Piecing it together
Creamer dealing with swing changes, grief while getting 2012 season going
Paula Creamer’s immensely hectic life has been even crazier this year.
Between implementing swing changes and dealing with the loss of a beloved family member, the nine-time LPGA Tour winner has had her hands full and mind occupied in more ways than one. Creamer is still in the process of implementing swing changes that began during the offseason, and if that wasn’t enough to deal with, she lost her paternal grandfather, Tom Creamer, on March 19.
In short, it’s been a rocky start to 2012.
“It’s been a tough beginning of the year, that’s for sure,” the 25-year-old Creamer said. “I’ve been dealing with a lot of things.”
It’s the type of burden and heartbreak that can get the better of a person, but Creamer has taken on the challenges like the champion she is.
Creamer had a deep bond with her grandfather, a constant supporter of everything she did whom she lived close to growing up.
“We were incredibly close,” she said. “He was my No. 1 fan, my No. 1 supporter and was just an incredible man. He’s in a better place, that’s for sure, but I miss him more than anything. There’s not a day that goes by where I don’t think about him and wish he was here.”
Implementing the swing changes with coach David Whelan has also been a difficult adjustment to make. Creamer said they’re working on tightening her swing with her irons and doing a near overhaul to her driver swing, which was costing her distance off the tee.
“I tend to get flat and hit it on the way down and not on the way up,” said Creamer, who ranked 113th at 241 yards per drive in 2011. “I’ve really been trying to get some (added) distance with that. I feel like, because I’m 5-9 and a pretty strong girl, I should be able to hit it a lot farther than I do. I have a lot of wasted energy in my golf swing, and I’m just trying to be a little bit more efficient with it.
“That’s why I’m such a good iron player – I hit the ball on the way down and am consistent with that. But I lose 15-25 yards with the driver. You want to hit it on the way up, and that’s something I’ve never done. I’m trying to do it, but it’s such a big change.”
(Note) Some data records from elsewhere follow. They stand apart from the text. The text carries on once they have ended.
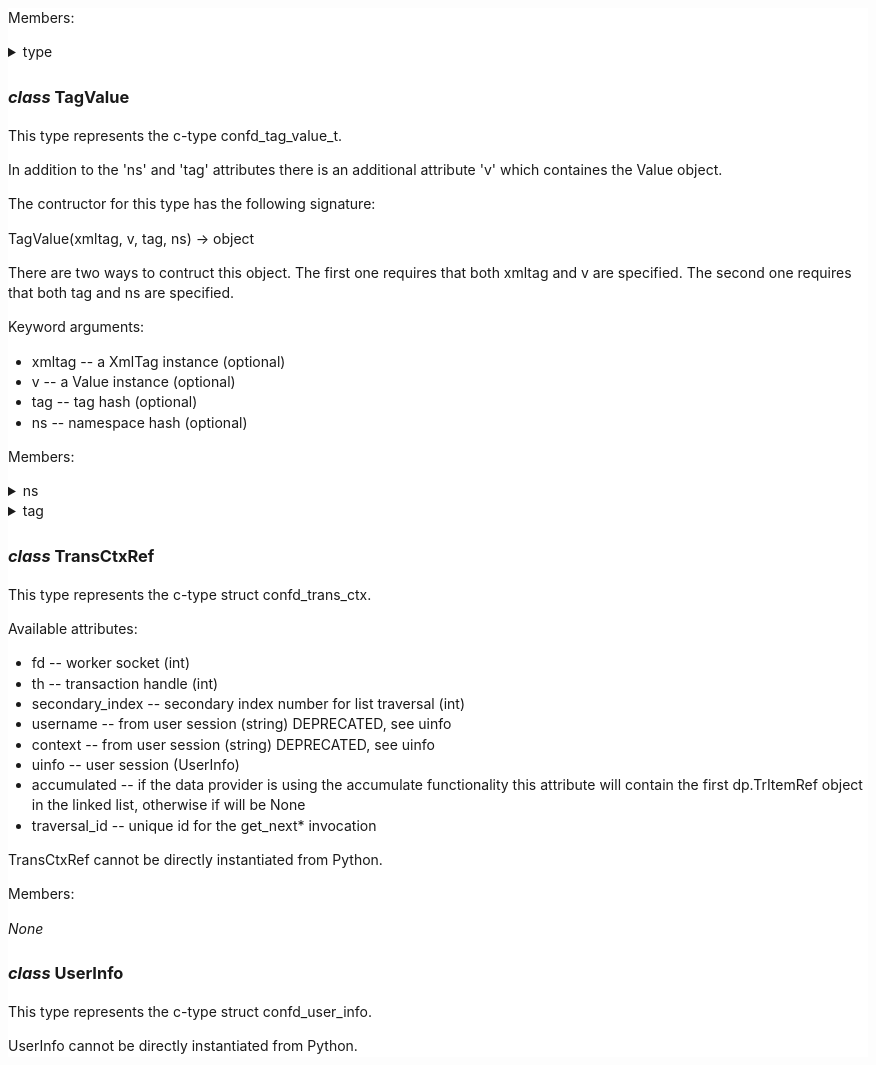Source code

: Members:

<details><summary>type</summary></details>

### _class_ **TagValue**

This type represents the c-type confd\_tag\_value\_t.

In addition to the 'ns' and 'tag' attributes there is an additional attribute 'v' which containes the Value object.

The contructor for this type has the following signature:

TagValue(xmltag, v, tag, ns) -> object

There are two ways to contruct this object. The first one requires that both xmltag and v are specified. The second one requires that both tag and ns are specified.

Keyword arguments:

* xmltag -- a XmlTag instance (optional)
* v -- a Value instance (optional)
* tag -- tag hash (optional)
* ns -- namespace hash (optional)

Members:

<details><summary>ns</summary></details>

<details><summary>tag</summary></details>

### _class_ **TransCtxRef**

This type represents the c-type struct confd\_trans\_ctx.

Available attributes:

* fd -- worker socket (int)
* th -- transaction handle (int)
* secondary\_index -- secondary index number for list traversal (int)
* username -- from user session (string) DEPRECATED, see uinfo
* context -- from user session (string) DEPRECATED, see uinfo
* uinfo -- user session (UserInfo)
* accumulated -- if the data provider is using the accumulate functionality this attribute will contain the first dp.TrItemRef object in the linked list, otherwise if will be None
* traversal\_id -- unique id for the get\_next\* invocation

TransCtxRef cannot be directly instantiated from Python.

Members:

_None_

### _class_ **UserInfo**

This type represents the c-type struct confd\_user\_info.

UserInfo cannot be directly instantiated from Python.
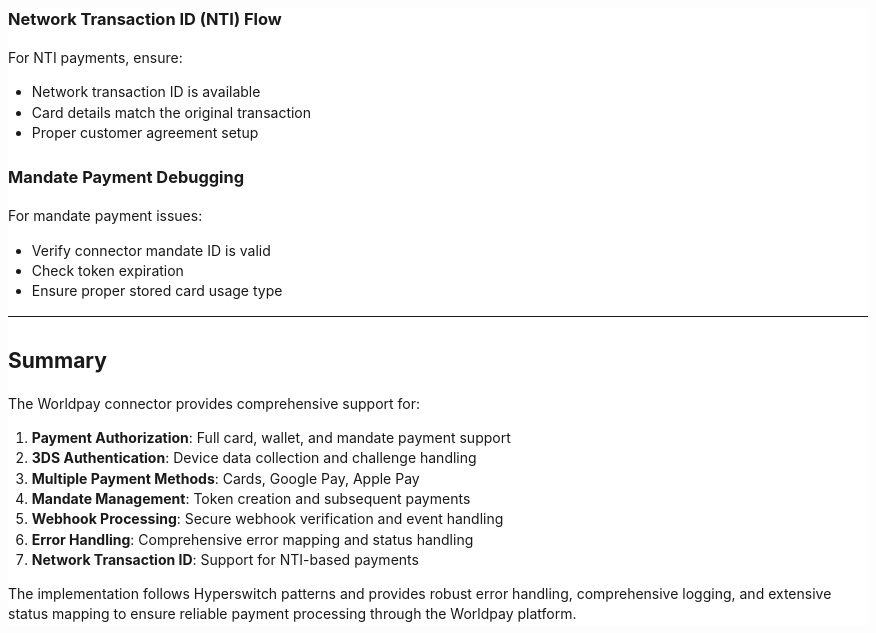 ### Network Transaction ID (NTI) Flow

For NTI payments, ensure:
- Network transaction ID is available
- Card details match the original transaction
- Proper customer agreement setup

### Mandate Payment Debugging

For mandate payment issues:
- Verify connector mandate ID is valid
- Check token expiration
- Ensure proper stored card usage type

---

## Summary

The Worldpay connector provides comprehensive support for:

1. **Payment Authorization**: Full card, wallet, and mandate payment support
2. **3DS Authentication**: Device data collection and challenge handling
3. **Multiple Payment Methods**: Cards, Google Pay, Apple Pay
4. **Mandate Management**: Token creation and subsequent payments
5. **Webhook Processing**: Secure webhook verification and event handling
6. **Error Handling**: Comprehensive error mapping and status handling
7. **Network Transaction ID**: Support for NTI-based payments

The implementation follows Hyperswitch patterns and provides robust error handling, comprehensive logging, and extensive status mapping to ensure reliable payment processing through the Worldpay platform.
The mental aspect of making changes to her swing has perhaps been even tougher than the physical.
“Golf is a crazy game, that’s for sure, and I’m trying to get better by making swing changes,” said Creamer, who is 10th in the Rolex Women’s Golf World Rankings. “I know something worked so well (in the past), and it’s hard to get away from that. But, in reality, this is what’s going to help me and hopefully take me to the next level.”
The fact that Creamer is having some success with the swing changes as a part of her game has helped her believe it is the right decision for the long run.
“I’m not going to get away from my strengths, which is hitting fairways and hitting greens,” said Creamer, who has earned nearly $9 million in her career. “It’s a very fine line. It’s hard, and it’s frustrating. But at the same time, when it’s good, it’s so good that it makes you want to keep doing it and trying.”
For Creamer, who has four top-25 finishes in six events this season, to make these changes at this point in her career shows that even winning tournaments and being a top-10 player wasn’t enough for her high standards.
“I know that, if I do this, in a couple years, it’ll be the best decision I ever made,” she said. “I know I need to get better in certain areas, so this is the way I need to go. Sometimes you have to go backward to go forward.”
Throw in the fact that Creamer’s surgically repaired left thumb still isn’t 100 percent, and her progress is even more impressive.
“It’s good, but it’s not great, and I don’t think it’ll ever be 100 percent,” she said of her thumb. “Whenever you have surgery, you’re never going to be 100 percent. At the same time, I’m able to do more things than I thought I would with my golf swing.
“I still need to get some physical therapy done to it. There’s a lot of scar tissue still in there, and it is really frustrating. But overall, it’s so much better than what it was.”
Creamer’s motivation through all the hurdles and challenges is the same inner fire that made her one of the world’s top players.
“I love doing what I do,” Creamer said. “I have such a passion for it and such a drive.”
As the process continues and she works to come to terms with her big personal off-the-course loss, Creamer has an optimistic outlook and feels she is mentally strong enough to shoulder it all.
“I feel like I’m getting there,” she said. “I’m not where I want to be, that’s for sure. It’s a slow process, but it’s coming. It’s hard, and sometimes you just need to sit down, think about things and reflect. This life really doesn’t give you the opportunity to do that, so I’m trying to have that balance.
“Ultimately, I’m 25 years old, and I have to be at a good place in my mind. I feel good. I feel positive.”